Greetings from Copenhagen!
This time of year
the weather is fa-reezing! The city is beautiful and delicate, but I only see
basic shapes and vague outlines as I hurry through the ice-cold streets with my
scarf pulled up to my eyes. Coffee shops and bageri (bakeries) are like those checkpoints on video-games that
you must reach in time or you run out of lives. My danish speaking abilities
are limited to asking for tea or water, and of course repeating tak tak tak tak to everybody I meet
(Thank you! Thank you!) I feel like I’m doing pretty well for having been here
only three days, and don’t even mind that one girl told me kindly “you speak
well, except you sound a bit like a baby pig”.

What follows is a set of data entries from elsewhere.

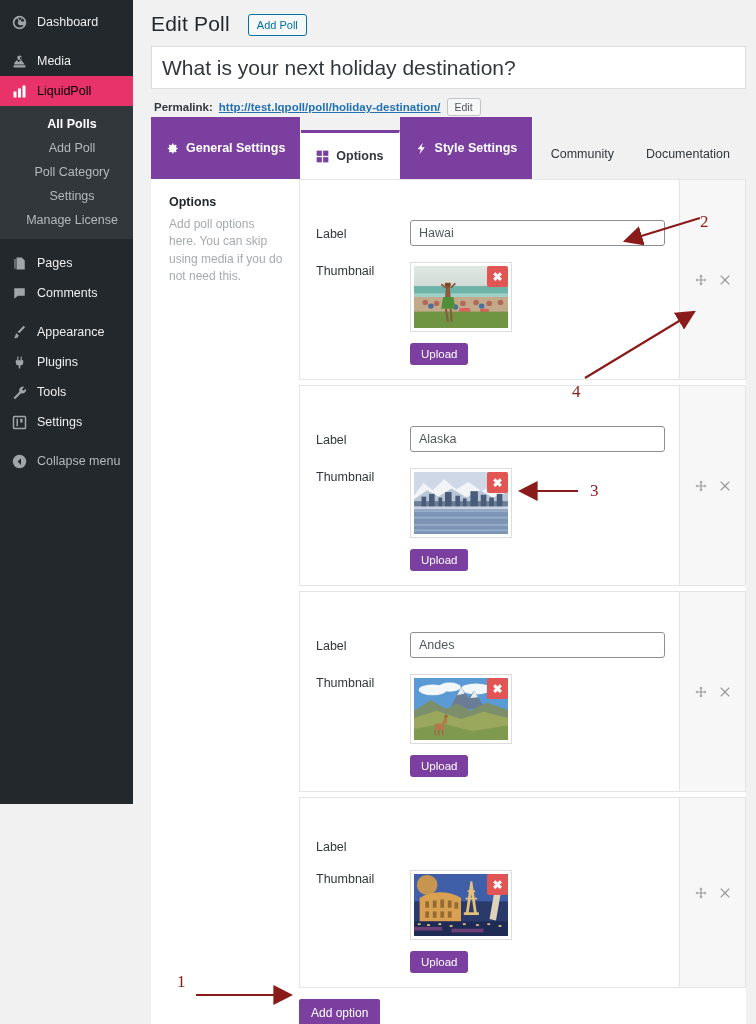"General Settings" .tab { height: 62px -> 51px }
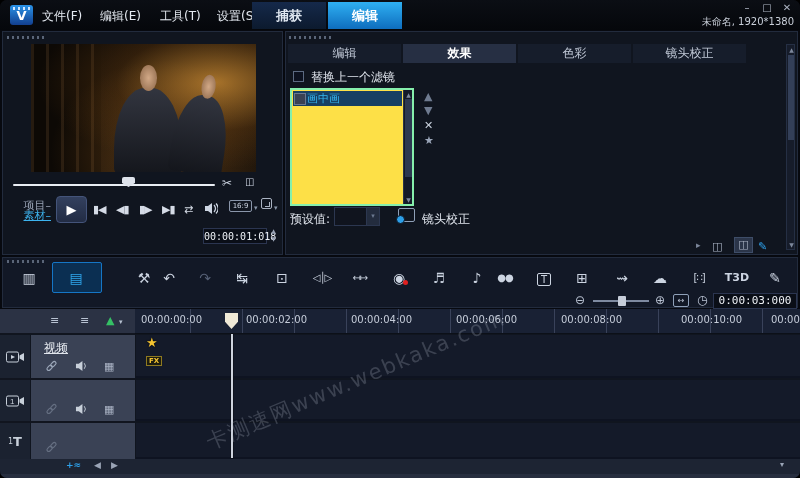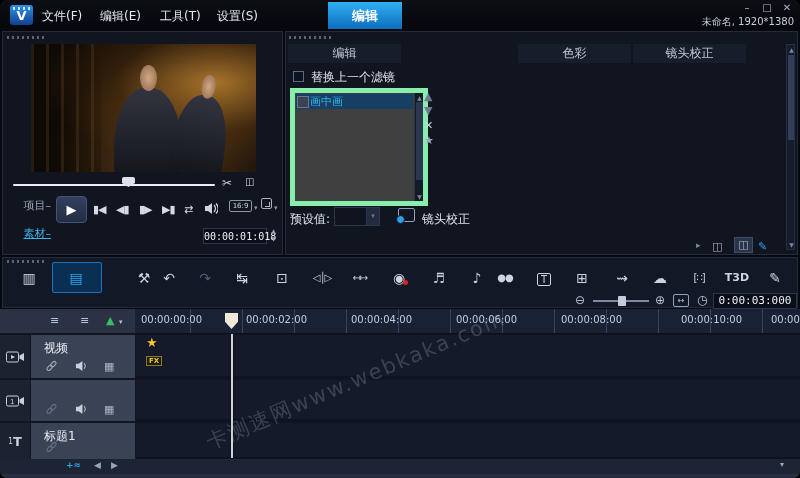"捕获" div.mode-tab { html: none -> <div>捕获</div> }
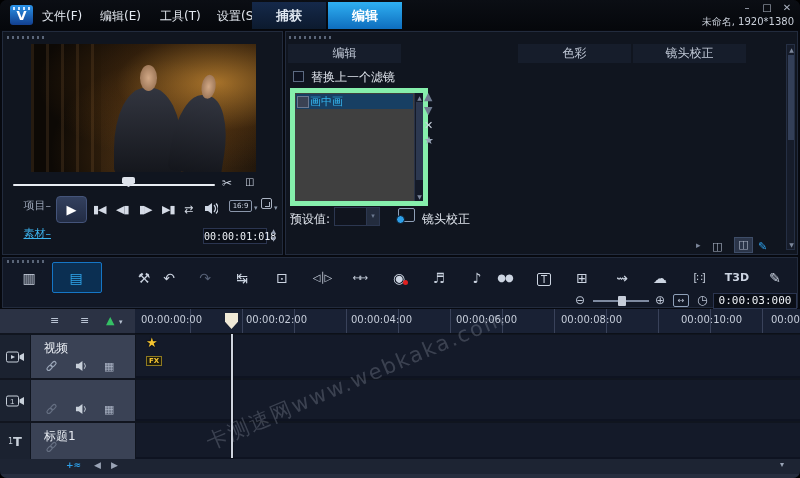"效果" div.fx-tab { html: none -> <div>效果</div> }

Apparently danish piglets squeal and make “shk-shk-shk” sounds like I do. It does not help that I have a terrible cold and my voice is raspy and squeaky.
Copenhagen is very
still and spindly this time of year. Spires and thin towers stab the
low-hanging sky, and the rivers are flaked with pancake ice and frost. There is a generally sinister tone to the
city, I think, perhaps owing to the fact that Hans Cristian Anderson lived,
wrote, and died here. Any place that can
inspire the tale of a winter so cold that it would tolerate the tragic death of
“The Little Match Girl” is a dark place indeed.
There is also a tower upon the Church of Our Savior outside the
community of Christania that has an ornate spiraling staircase to the top. The story goes that the architect designed
the staircase to turn counterclockwise to enable swordfighting (that was an
issue in those days, I guess). However, he traveled abroad for a time and when
he returned he discovered that his construction crew had built the tower
staircase spiraling clockwise—the wrong direction! Distraut, the poor architect flung himself
from the top of his imperfect tour and died.
This story is eerily reminiscent of other stories that take place in
Denmark, such as Hamlet, the Little Mermaid, and the Red Shoes. “Something is rotten in the state of Denmark,”
as they say, though only in the winter.